=== Goal of the exercise ===
Render the lines of the items below as a numbered list, leaving out blank lines. Omit the pictures from your answer.
╭─ Data records
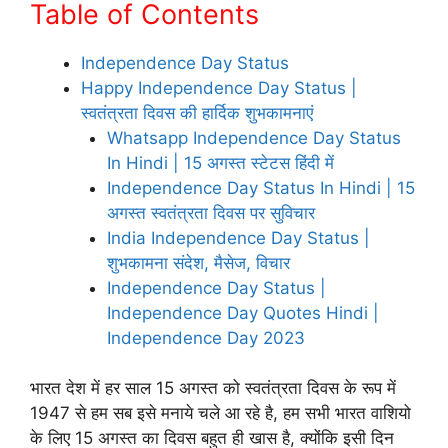
Table of Contents
Independence Day Status
Happy Independence Day Status |
स्वतंत्रता दिवस की हार्दिक शुभकामनाएं
Whatsapp Independence Day Status
In Hindi | 15 अगस्त स्टेटस हिंदी में
Independence Day Status In Hindi | 15
अगस्त स्वतंत्रता दिवस पर सुविचार
India Independence Day Status |
शुभकामना संदेश, मैसेज, व‍िचार
Independence Day Status |
Independence Day Quotes Hindi |
Independence Day 2023
भारत देश में हर साल 15 अगस्त को स्वतंत्रता दिवस के रूप में
1947 से हम सब इसे मनाये चले आ रहे है, हम सभी भारत वाशियो
के लिए 15 अगस्त का दिवस बहुत ही खास है, क्योंकि इसी दिन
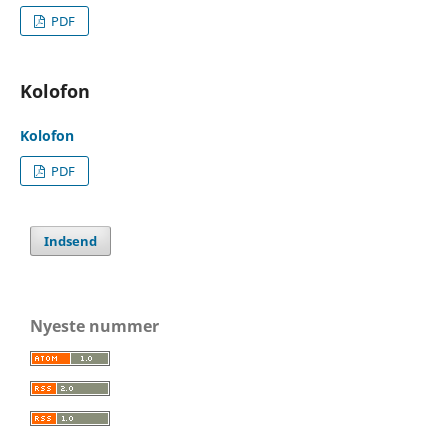
PDF
Kolofon
Kolofon
PDF
Indsend
Nyeste nummer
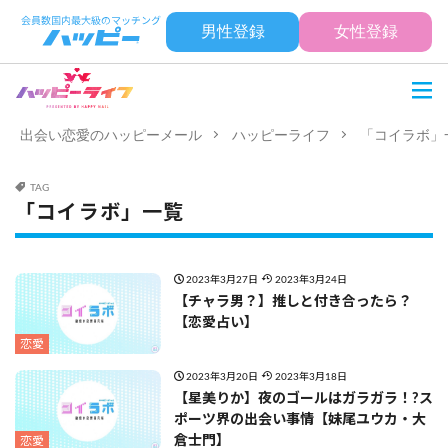
男性登録
女性登録
出会い恋愛のハッピーメール
ハッピーライフ
「コイラボ」
TAG
「コイラボ」一覧
2023年3月27日
2023年3月24日
【チャラ男？】推しと付き合ったら？
【恋愛占い】
恋愛
2023年3月20日
2023年3月18日
【星美りか】夜のゴールはガラガラ！?ス
ポーツ界の出会い事情【妹尾ユウカ・大
倉士門】
恋愛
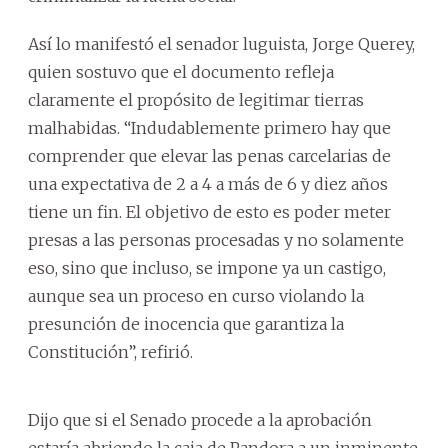
Así lo manifestó el senador luguista, Jorge Querey,
quien sostuvo que el documento refleja
claramente el propósito de legitimar tierras
malhabidas. “Indudablemente primero hay que
comprender que elevar las penas carcelarias de
una expectativa de 2 a 4 a más de 6 y diez años
tiene un fin. El objetivo de esto es poder meter
presas a las personas procesadas y no solamente
eso, sino que incluso, se impone ya un castigo,
aunque sea un proceso en curso violando la
presunción de inocencia que garantiza la
Constitución”, refirió.
Dijo que si el Senado procede a la aprobación
estaría abriendo la caja de Pandora a un inminente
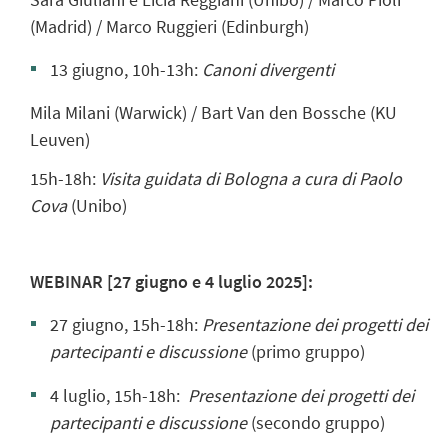
(Madrid) / Marco Ruggieri (Edinburgh)
13 giugno, 10h-13h:
Canoni divergenti
Mila Milani (Warwick) / Bart Van den Bossche (KU
Leuven)
15h-18h:
Visita guidata di Bologna a cura di Paolo
Cova
(Unibo)
WEBINAR [27 giugno e 4 luglio 2025]:
27 giugno, 15h-18h:
Presentazione dei progetti dei
partecipanti e discussione
(primo gruppo)
4 luglio, 15h-18h:
Presentazione dei progetti dei
partecipanti e discussione
(secondo gruppo)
╰─
=== Output for this exercise ===
1. Table of Contents
2. Independence Day Status
3. Happy Independence Day Status |
4. स्वतंत्रता दिवस की हार्दिक शुभकामनाएं
5. Whatsapp Independence Day Status
6. In Hindi | 15 अगस्त स्टेटस हिंदी में
7. Independence Day Status In Hindi | 15
8. अगस्त स्वतंत्रता दिवस पर सुविचार
9. India Independence Day Status |
10. शुभकामना संदेश, मैसेज, व‍िचार
11. Independence Day Status |
12. Independence Day Quotes Hindi |
13. Independence Day 2023
14. भारत देश में हर साल 15 अगस्त को स्वतंत्रता दिवस के रूप में
15. 1947 से हम सब इसे मनाये चले आ रहे है, हम सभी भारत वाशियो
16. के लिए 15 अगस्त का दिवस बहुत ही खास है, क्योंकि इसी दिन
17. PDF
18. Kolofon
19. Kolofon
20. PDF
21. Indsend
22. Nyeste nummer
23. 男性登録
24. 女性登録
25. 出会い恋愛のハッピーメール
26. ハッピーライフ
27. 「コイラボ」
28. TAG
29. 「コイラボ」一覧
30. 2023年3月27日
31. 2023年3月24日
32. 【チャラ男？】推しと付き合ったら？
33. 【恋愛占い】
34. 恋愛
35. 2023年3月20日
36. 2023年3月18日
37. 【星美りか】夜のゴールはガラガラ！?ス
38. ポーツ界の出会い事情【妹尾ユウカ・大
39. 倉士門】
40. 恋愛
41. Así lo manifestó el senador luguista, Jorge Querey,
42. quien sostuvo que el documento refleja
43. claramente el propósito de legitimar tierras
44. malhabidas. “Indudablemente primero hay que
45. comprender que elevar las penas carcelarias de
46. una expectativa de 2 a 4 a más de 6 y diez años
47. tiene un fin. El objetivo de esto es poder meter
48. presas a las personas procesadas y no solamente
49. eso, sino que incluso, se impone ya un castigo,
50. aunque sea un proceso en curso violando la
51. presunción de inocencia que garantiza la
52. Constitución”, refirió.
53. Dijo que si el Senado procede a la aprobación
54. estaría abriendo la caja de Pandora a un inminente
55. (Madrid) / Marco Ruggieri (Edinburgh)
56. 13 giugno, 10h-13h:
57. Canoni divergenti
58. Mila Milani (Warwick) / Bart Van den Bossche (KU
59. Leuven)
60. 15h-18h:
61. Visita guidata di Bologna a cura di Paolo
62. Cova
63. (Unibo)
64. WEBINAR [27 giugno e 4 luglio 2025]:
65. 27 giugno, 15h-18h:
66. Presentazione dei progetti dei
67. partecipanti e discussione
68. (primo gruppo)
69. 4 luglio, 15h-18h:
70. Presentazione dei progetti dei
71. partecipanti e discussione
72. (secondo gruppo)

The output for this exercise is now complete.